A. The short answer is no one really knows why people often report feeling “fuzzy headed” when they have allergies or a cold.
...
“The thought is allergies are essentially inflammation in the nose and sinuses,” said Dr. Mark Aronica, an allergist at the Cleveland Clinic. This inflammation triggers the release of proteins called cytokines as part of the immune response.

The same process happens when you have a cold. “These cytokines are there to help fight infection, and also have an impact on our ability to think and function and perform,” Dr. Aronica said. The result is that people with allergies or a bad cold often feel as if they are seeing the world through cheesecloth.
 

ljimbo423

Senior Member
Messages
4,705
Location
United States, New Hampshire
From the article-

The immune response can also contribute to fatigue. With allergies that are triggered for weeks or months at a time, “sleeping off” that exhaustion isn’t feasible, so treating the allergies is the best approach, Dr. Aronica said. “If you control the symptoms, that brain fog may go away.”

I have bad allergy symptoms, like constant congestion and runny nose, that came on with my cfs and worsened as my cfs did. However, I do not have any significant allergies to food (had testing done) or anything else in the environment that I am aware of. I have them 24 hours a day, 7 days a week regardless of where I am.
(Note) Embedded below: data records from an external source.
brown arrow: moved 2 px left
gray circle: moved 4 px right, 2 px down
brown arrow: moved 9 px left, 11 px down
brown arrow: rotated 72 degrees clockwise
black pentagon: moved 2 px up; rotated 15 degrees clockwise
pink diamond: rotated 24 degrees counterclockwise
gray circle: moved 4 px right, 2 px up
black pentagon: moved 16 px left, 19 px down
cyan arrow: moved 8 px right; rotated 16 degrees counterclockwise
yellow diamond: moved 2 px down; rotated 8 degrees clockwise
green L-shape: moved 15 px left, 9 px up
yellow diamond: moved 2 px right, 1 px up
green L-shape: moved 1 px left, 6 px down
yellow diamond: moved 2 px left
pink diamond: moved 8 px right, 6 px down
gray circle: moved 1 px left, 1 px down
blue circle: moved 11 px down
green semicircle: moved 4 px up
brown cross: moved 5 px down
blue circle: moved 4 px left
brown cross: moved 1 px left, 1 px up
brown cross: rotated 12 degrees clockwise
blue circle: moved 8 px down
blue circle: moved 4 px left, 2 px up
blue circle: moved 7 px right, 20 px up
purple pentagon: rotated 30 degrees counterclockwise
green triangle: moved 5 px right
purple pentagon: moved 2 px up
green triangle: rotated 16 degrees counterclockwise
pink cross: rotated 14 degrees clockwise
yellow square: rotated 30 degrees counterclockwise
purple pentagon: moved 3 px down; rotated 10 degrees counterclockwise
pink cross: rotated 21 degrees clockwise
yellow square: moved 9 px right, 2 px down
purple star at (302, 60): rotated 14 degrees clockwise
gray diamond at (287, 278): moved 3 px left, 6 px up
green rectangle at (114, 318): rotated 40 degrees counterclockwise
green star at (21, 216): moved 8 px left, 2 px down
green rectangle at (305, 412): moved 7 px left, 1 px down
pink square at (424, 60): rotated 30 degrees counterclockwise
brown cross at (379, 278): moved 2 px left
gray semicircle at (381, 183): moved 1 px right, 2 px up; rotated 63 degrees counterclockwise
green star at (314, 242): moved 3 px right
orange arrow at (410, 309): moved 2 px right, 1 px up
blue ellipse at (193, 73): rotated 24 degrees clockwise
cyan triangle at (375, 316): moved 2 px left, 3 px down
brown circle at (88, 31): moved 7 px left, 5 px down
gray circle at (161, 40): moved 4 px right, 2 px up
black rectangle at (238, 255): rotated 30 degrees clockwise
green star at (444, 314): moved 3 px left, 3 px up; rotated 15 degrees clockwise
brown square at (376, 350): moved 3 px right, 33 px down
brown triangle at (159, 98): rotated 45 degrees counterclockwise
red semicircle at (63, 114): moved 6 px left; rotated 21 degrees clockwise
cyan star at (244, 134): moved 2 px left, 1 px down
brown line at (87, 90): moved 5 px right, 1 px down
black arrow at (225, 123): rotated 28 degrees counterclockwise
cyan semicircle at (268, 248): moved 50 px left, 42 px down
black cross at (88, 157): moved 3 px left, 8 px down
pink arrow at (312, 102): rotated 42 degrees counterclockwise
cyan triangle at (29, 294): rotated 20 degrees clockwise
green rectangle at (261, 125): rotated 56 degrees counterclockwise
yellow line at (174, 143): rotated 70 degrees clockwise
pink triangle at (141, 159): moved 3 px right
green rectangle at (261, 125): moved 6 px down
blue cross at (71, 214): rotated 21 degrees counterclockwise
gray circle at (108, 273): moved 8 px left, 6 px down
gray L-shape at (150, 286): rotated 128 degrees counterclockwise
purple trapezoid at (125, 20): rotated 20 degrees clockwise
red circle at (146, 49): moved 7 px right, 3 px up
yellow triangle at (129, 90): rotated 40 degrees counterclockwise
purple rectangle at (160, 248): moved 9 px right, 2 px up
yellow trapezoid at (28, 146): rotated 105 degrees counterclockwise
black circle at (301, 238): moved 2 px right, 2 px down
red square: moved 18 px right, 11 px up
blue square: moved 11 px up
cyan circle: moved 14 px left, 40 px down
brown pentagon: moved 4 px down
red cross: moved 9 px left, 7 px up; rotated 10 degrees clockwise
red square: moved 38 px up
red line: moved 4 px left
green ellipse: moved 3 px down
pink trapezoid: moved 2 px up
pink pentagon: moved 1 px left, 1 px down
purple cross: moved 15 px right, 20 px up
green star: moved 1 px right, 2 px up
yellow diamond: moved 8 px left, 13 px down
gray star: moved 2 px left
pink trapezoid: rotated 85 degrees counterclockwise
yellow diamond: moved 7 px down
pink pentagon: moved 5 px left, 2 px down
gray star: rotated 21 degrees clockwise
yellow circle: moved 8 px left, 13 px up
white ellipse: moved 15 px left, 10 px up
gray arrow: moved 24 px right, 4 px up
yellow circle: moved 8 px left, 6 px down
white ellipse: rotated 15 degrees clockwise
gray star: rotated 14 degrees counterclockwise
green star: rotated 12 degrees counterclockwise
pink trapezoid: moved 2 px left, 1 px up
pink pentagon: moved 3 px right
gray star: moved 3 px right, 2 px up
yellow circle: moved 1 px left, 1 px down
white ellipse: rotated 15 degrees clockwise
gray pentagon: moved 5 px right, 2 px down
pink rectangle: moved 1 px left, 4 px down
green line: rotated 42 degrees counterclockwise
So they are most likely generated from something in me, all the time, not an outside factor. Probably caused by immune activation/dysfunction. There is very little doubt in my mind that an immune response causes much of the fatigue and brain fog, in cfs/me and like the fatigue from allergies, it can't be slept away.

Something else I find really interesting, is that immune activation can cause sleeping problems too, which it also mentions in the article. Here is another paper that mentions it.

Increasing evidence supports a reciprocal relationship between sleep and the immune system. An activated immune system alters sleep and sleep abnormalities affect immune function[29,30].